# [Bereitgestellte Daten]
————

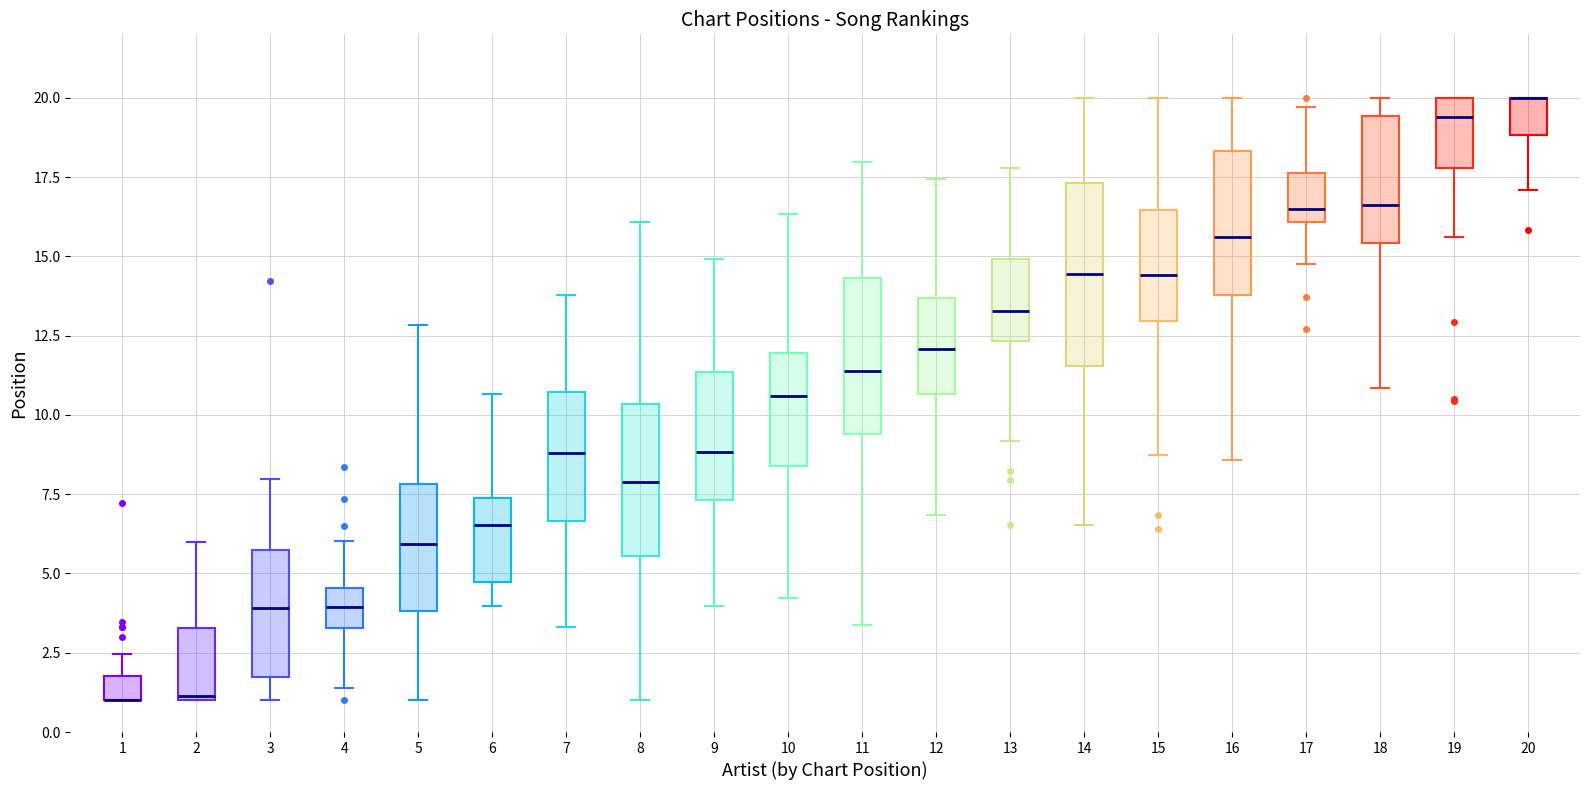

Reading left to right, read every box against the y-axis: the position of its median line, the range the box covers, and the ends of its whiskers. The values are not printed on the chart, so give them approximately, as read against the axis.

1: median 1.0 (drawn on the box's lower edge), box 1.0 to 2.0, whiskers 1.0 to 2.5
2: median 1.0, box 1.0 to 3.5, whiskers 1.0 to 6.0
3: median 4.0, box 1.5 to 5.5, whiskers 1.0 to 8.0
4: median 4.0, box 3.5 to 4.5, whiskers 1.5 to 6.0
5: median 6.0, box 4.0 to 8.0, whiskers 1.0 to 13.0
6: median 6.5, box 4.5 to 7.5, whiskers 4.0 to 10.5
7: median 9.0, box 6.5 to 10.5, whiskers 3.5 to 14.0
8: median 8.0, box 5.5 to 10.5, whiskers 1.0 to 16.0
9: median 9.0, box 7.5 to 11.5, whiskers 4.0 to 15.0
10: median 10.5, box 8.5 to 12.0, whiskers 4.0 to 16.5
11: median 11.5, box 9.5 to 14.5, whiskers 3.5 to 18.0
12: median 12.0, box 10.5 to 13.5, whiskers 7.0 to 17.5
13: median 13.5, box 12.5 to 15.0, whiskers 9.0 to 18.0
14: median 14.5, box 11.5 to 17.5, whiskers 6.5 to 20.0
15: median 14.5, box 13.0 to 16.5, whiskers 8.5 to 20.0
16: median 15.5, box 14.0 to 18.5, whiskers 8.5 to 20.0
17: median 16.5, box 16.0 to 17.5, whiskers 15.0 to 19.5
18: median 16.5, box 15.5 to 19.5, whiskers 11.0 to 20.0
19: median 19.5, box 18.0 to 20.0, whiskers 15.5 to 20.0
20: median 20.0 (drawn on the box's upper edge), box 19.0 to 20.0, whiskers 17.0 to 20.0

————

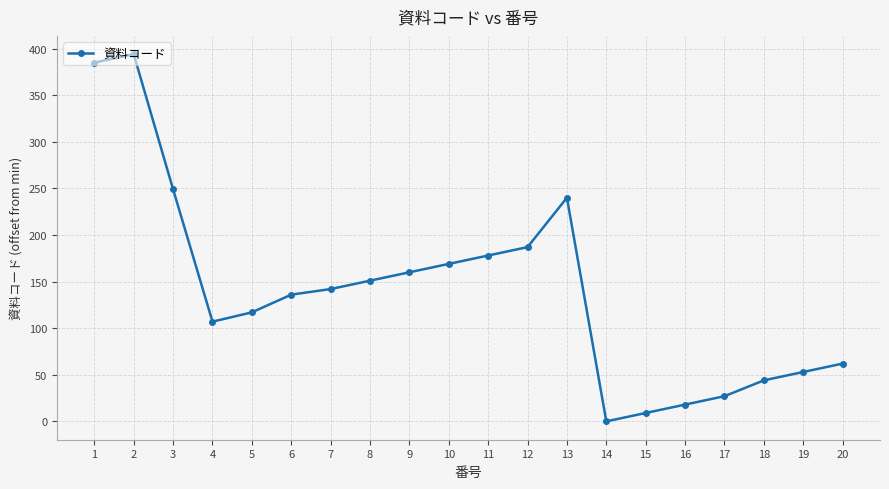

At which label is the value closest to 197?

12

————

Schreibe aus den Datensätzen die Zeilen zwischen der Zeile mit „1: median 1.0“ und der Zeile mit „20: median 20.0“, beide eingeschlossen, wortgetreu ab.

# [Ergebnis der Übung]
1: median 1.0 (drawn on the box's lower edge), box 1.0 to 2.0, whiskers 1.0 to 2.5
2: median 1.0, box 1.0 to 3.5, whiskers 1.0 to 6.0
3: median 4.0, box 1.5 to 5.5, whiskers 1.0 to 8.0
4: median 4.0, box 3.5 to 4.5, whiskers 1.5 to 6.0
5: median 6.0, box 4.0 to 8.0, whiskers 1.0 to 13.0
6: median 6.5, box 4.5 to 7.5, whiskers 4.0 to 10.5
7: median 9.0, box 6.5 to 10.5, whiskers 3.5 to 14.0
8: median 8.0, box 5.5 to 10.5, whiskers 1.0 to 16.0
9: median 9.0, box 7.5 to 11.5, whiskers 4.0 to 15.0
10: median 10.5, box 8.5 to 12.0, whiskers 4.0 to 16.5
11: median 11.5, box 9.5 to 14.5, whiskers 3.5 to 18.0
12: median 12.0, box 10.5 to 13.5, whiskers 7.0 to 17.5
13: median 13.5, box 12.5 to 15.0, whiskers 9.0 to 18.0
14: median 14.5, box 11.5 to 17.5, whiskers 6.5 to 20.0
15: median 14.5, box 13.0 to 16.5, whiskers 8.5 to 20.0
16: median 15.5, box 14.0 to 18.5, whiskers 8.5 to 20.0
17: median 16.5, box 16.0 to 17.5, whiskers 15.0 to 19.5
18: median 16.5, box 15.5 to 19.5, whiskers 11.0 to 20.0
19: median 19.5, box 18.0 to 20.0, whiskers 15.5 to 20.0
20: median 20.0 (drawn on the box's upper edge), box 19.0 to 20.0, whiskers 17.0 to 20.0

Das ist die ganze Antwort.